The Boundaries of Synchronization in Oscillators Networks

TL;DR

This paper investigates how small initial perturbations in oscillator networks can lead to either synchronization or desynchronization, revealing fractal basin boundaries and chaotic dynamics that determine long-term network states.

Contribution

It introduces a detailed analysis of the boundary between synchronized and desynchronized states, highlighting the role of fractal basin boundaries and chaotic sets in network dynamics.

Findings

Existence of fractal basin boundaries separating states

Perturbations can cause transitions between synchronization and desynchronization

Chaotic sets influence long-term network behavior

Abstract

We analyze the final state sensitivity of nonlocal networks with respect to initial conditions of their units. By changing the initial conditions of a single network unit, we perturb an initially synchronized state.

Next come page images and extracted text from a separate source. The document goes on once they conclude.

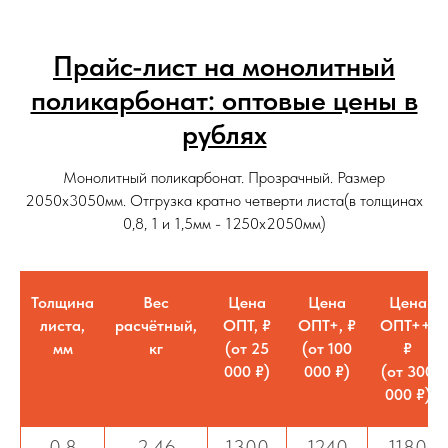
Прайс-лист на монолитный
поликарбонат: оптовые цены в
рублях
Монолитный поликарбонат. Прозрачный. Размер
2050х3050мм. Отгрузка кратно четверти листа(в толщинах
0,8, 1 и 1,5мм - 1250х2050мм)
Толщина
Вес
Цена
Цена
Цена
листа,
расчётный,
ОПТ, ₽
ОПТ+, ₽
ОПТ++,
мм
кг
(от 25
(от 100
₽
000 ₽)
000 ₽)
(от 300
000 ₽)
0,8
2,46
1300
1240
1180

Depending on the perturbation strength, we observe the existence of two possible network long-term states: (i) The network neutralizes the perturbation effects and returns to its synchronized configuration. (ii) The perturbation leads the network to an alternative desynchronized state. By computing uncertainty exponents of a two-dimensional cross section of the state space, we find the existence of fractal basin boundaries separating synchronized solutions from desynchronized ones. We attribute these features to an unstable chaotic set in which trajectories persist for times indefinitely long in the network.